Se niche pourtant, au cœur de cette désopilante lapalissade, une parcelle de vérité : le bonheur d'un adulte se construit. S'ouvre constamment à chacun de nous un champ d'actions possibles, qui définit notre liberté. Ce champ des possibles est circonscrit et structuré par les contraintes sociales au sens large, dont la prégnance varie selon les lieux et les époques. Ainsi la guerre réduit-elle notablement le champ des possibles individuels, tandis que le progrès technique lui donne, à certains égards, des allures d'infini (songeons à la liberté de s'informer, de communiquer, etc.).

Dans ce cadre contraignant, nous agissons comme bon nous semble; nous sommes auteurs de nos actions, de nos projets, des chemins que nous nous traçons, de nos manquements, et de leurs conséquences. Les gens heureux le seraient-ils par hasard, ou selon leur nature ? Cela paraît peu vraisemblable, car le malheur fait partie de la vie. Ainsi de la mort de nos proches et des échecs que nous subissons. Le bonheur ne peut se construire que par l'action et en dépit de ces événements malheureux.

Dans son magistral roman The Fountainhead, l'écrivain américain d'origine russe Ayn Rand met en scène un jeune architecte, Howard Roark, qui refuse de sacrifier aux modes et croyances de son époque, passéiste dans le domaine de son art.
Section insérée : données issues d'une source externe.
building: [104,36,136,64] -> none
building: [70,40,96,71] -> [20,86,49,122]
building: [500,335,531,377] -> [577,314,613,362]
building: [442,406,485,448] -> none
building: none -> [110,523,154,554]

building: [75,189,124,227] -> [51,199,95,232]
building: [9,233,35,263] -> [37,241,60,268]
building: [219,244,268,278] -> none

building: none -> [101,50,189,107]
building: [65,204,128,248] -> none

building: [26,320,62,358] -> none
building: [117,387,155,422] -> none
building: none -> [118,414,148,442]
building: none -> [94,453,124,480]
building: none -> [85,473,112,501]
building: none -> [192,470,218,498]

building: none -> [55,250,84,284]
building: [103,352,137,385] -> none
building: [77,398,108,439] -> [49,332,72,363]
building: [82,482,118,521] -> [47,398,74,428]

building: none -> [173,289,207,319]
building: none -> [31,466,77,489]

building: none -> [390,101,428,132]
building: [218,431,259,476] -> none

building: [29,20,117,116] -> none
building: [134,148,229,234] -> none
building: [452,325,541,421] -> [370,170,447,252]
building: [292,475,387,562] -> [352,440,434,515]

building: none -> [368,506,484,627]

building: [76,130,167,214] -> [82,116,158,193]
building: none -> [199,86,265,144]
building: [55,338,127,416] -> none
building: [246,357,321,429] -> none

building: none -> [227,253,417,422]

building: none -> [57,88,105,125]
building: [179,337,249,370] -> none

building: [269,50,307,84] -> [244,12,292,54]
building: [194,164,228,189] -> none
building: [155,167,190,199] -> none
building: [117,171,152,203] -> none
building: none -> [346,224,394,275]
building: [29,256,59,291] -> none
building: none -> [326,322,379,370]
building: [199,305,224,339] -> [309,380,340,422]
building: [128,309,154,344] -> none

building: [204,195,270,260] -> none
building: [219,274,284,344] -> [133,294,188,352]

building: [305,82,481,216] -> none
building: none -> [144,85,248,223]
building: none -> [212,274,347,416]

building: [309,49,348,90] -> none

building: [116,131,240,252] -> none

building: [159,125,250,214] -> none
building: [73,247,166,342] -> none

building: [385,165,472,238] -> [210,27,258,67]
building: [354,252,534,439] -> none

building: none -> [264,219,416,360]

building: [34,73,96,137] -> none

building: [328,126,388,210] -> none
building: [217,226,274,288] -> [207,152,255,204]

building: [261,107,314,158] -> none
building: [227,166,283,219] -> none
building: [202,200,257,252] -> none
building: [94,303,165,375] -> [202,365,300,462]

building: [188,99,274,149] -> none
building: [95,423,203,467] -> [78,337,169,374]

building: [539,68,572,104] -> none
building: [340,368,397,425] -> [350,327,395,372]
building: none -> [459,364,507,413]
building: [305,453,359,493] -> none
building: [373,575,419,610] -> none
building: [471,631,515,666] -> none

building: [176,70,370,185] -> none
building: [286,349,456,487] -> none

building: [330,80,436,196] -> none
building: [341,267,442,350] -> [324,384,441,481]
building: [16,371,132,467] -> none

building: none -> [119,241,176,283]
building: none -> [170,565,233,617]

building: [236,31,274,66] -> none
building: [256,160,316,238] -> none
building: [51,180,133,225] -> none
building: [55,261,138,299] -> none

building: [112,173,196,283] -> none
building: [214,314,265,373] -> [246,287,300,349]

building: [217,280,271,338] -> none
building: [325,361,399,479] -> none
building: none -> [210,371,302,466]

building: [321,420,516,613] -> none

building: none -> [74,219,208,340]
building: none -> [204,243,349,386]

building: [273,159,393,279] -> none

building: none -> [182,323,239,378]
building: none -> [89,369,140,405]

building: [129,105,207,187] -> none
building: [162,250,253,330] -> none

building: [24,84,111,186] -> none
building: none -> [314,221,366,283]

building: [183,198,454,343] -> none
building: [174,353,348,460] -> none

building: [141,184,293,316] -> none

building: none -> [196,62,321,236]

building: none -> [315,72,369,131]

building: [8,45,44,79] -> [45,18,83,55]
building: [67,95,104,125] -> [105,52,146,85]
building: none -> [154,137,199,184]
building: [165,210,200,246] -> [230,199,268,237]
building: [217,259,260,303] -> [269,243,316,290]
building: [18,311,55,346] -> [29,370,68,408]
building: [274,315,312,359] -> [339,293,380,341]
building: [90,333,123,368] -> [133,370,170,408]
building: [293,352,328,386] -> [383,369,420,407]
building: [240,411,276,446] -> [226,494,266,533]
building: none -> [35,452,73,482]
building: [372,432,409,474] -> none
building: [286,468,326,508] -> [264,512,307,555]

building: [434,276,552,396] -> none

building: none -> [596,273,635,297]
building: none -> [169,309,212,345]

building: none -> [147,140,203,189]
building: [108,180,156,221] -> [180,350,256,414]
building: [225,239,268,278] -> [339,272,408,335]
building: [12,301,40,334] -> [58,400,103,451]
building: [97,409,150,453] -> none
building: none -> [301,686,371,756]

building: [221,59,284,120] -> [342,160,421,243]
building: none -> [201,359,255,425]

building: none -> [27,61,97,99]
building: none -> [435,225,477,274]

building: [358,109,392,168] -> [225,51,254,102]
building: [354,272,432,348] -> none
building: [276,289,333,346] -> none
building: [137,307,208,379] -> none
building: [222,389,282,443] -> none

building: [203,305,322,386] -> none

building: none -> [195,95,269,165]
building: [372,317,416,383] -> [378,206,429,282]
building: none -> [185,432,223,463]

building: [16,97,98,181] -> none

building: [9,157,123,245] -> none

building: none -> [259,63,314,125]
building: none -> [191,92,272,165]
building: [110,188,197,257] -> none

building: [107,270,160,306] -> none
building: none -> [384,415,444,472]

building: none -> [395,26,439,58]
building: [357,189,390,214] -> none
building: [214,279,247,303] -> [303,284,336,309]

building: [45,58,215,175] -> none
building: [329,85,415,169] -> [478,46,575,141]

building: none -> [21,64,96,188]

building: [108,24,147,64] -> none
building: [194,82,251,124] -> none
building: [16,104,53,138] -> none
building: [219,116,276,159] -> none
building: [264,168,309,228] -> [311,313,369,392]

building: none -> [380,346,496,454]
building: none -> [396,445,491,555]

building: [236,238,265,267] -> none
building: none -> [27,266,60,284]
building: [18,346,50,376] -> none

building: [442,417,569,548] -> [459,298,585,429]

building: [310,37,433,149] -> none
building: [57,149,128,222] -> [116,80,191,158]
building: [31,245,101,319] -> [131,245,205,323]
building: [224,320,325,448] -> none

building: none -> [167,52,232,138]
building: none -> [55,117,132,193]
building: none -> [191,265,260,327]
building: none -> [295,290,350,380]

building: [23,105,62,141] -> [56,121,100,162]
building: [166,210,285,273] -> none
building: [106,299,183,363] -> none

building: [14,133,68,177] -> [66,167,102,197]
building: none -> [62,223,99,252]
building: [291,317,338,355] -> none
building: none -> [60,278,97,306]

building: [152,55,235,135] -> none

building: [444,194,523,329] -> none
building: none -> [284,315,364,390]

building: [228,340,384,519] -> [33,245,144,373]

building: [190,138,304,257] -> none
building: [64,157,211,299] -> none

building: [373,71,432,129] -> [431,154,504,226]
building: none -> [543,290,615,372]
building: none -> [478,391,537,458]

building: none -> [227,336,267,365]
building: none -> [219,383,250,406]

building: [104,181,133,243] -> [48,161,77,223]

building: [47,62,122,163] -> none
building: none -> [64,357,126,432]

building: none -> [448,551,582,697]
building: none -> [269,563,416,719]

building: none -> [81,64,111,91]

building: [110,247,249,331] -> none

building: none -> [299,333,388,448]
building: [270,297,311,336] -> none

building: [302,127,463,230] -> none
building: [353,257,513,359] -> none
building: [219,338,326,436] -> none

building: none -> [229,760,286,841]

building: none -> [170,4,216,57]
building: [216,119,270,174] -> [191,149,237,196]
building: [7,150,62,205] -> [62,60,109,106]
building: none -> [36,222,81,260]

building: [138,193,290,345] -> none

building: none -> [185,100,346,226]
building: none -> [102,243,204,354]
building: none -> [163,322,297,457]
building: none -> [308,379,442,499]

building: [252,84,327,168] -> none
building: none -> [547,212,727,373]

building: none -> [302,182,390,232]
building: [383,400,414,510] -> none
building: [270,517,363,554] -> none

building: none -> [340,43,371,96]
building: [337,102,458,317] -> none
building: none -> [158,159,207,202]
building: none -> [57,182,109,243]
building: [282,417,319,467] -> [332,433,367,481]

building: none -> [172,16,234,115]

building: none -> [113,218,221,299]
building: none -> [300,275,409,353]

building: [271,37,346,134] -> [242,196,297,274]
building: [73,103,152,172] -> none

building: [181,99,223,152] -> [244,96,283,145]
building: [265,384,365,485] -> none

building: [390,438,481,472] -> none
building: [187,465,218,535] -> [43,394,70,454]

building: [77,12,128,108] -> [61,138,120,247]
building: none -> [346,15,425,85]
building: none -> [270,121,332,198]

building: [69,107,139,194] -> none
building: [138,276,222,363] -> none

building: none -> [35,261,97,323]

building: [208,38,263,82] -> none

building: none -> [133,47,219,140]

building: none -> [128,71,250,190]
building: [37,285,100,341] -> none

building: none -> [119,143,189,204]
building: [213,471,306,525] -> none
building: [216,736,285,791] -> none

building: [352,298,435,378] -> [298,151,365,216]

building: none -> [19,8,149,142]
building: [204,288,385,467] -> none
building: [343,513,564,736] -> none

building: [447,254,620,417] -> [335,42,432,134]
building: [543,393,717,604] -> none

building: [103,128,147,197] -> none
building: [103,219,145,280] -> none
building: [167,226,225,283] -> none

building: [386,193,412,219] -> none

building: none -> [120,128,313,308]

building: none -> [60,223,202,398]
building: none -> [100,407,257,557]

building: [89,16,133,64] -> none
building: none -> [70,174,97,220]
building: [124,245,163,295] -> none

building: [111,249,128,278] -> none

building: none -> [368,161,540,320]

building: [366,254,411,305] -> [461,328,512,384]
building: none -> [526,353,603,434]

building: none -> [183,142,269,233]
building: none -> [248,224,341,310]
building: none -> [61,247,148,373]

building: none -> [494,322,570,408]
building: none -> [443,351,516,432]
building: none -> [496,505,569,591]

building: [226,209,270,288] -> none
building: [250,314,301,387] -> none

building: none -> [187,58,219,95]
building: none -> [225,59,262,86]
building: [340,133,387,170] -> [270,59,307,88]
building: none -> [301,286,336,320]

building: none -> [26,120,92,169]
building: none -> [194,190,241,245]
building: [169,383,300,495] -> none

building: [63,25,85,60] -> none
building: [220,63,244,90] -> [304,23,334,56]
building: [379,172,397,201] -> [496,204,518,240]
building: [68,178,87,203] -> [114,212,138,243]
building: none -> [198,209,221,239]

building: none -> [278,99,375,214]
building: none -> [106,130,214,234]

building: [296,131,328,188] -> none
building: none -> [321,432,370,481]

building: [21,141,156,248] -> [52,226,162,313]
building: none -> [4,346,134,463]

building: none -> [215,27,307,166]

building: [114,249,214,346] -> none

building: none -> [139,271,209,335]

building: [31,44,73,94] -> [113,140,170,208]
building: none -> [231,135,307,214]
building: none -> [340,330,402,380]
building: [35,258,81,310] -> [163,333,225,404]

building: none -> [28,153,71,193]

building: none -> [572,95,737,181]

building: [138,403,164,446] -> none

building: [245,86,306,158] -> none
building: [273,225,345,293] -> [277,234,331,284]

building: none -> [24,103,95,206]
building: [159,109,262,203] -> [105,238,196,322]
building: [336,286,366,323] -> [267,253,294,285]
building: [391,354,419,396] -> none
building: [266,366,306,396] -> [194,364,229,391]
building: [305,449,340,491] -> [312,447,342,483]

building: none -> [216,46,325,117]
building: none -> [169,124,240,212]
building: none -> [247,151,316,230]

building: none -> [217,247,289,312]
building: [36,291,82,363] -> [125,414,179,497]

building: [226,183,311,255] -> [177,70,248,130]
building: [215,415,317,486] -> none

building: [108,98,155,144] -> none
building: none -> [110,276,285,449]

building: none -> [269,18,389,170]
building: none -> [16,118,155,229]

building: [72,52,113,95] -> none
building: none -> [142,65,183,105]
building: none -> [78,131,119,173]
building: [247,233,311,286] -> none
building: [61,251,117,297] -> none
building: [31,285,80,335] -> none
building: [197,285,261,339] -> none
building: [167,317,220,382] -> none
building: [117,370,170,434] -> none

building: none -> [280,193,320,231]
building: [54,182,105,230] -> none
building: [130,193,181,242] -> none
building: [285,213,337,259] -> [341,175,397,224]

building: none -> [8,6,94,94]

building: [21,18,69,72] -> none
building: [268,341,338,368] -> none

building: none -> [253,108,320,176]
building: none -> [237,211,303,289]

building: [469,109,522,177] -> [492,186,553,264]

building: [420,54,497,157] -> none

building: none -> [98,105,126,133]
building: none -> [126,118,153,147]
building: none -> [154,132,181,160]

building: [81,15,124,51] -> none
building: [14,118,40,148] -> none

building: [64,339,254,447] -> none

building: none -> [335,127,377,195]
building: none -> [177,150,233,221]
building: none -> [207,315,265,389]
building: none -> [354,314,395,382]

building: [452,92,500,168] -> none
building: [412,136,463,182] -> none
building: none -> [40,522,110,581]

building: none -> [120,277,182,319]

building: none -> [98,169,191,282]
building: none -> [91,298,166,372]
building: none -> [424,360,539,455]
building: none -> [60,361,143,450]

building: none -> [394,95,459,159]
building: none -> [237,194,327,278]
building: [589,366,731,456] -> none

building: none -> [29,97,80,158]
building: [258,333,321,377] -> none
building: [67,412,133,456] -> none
Eloigné de son école, marginalisé dans son cabinet de travail, moqué par la presse pour ses premières réalisations, bientôt licencié et condamné à travailler dans une carrière pour survivre, rien n'est épargné au pauvre Howard Roark. Toutefois, en dépit de ces avanies, jamais Roark n'est malheureux; c'est qu'il conserve au sein de son esprit, explique Ayn Rand, une sorte de compartiment inviolable, une fortesse inaccessible aux outrages du monde extérieur; un projet, une tension vers un avenir fidèle à ce qu'il est (c'est-à-dire la réalisation de ses potentialités). De même Epictète qui enseignait le mépris de ce qui ne dépend pas de nous, pour bâtir « une imprenable citadelle intérieure, secret de l’invincibilité du sage stoïcien » ou Antisthène le fondateur de l’école cynique (et disciple de Socrate) qui nous enjoignait à « construire dans nos âmes des remparts inexpugnables. » A ceux de ses amis qui l'agaçaient de leur mélancolie en prétextant les malheurs du monde, le grand mathématicien (et philosophe) anglais Bertrand Russell recommandait la pratique du vélo, histoire de se remettre d'aplomb et d'arrêter de les lui casser avec leur morosité de nantis.

De ce point de vue, le bonheur n'est en aucune façon un droit, mais un choix et, dans le contexte de nos sociétés contemporaines dont les crises, certes réelles, sont de la roupie de sansonnet si on les rapporte à celles qu'ont vécues les générations précédant celle de mai 68, un devoir.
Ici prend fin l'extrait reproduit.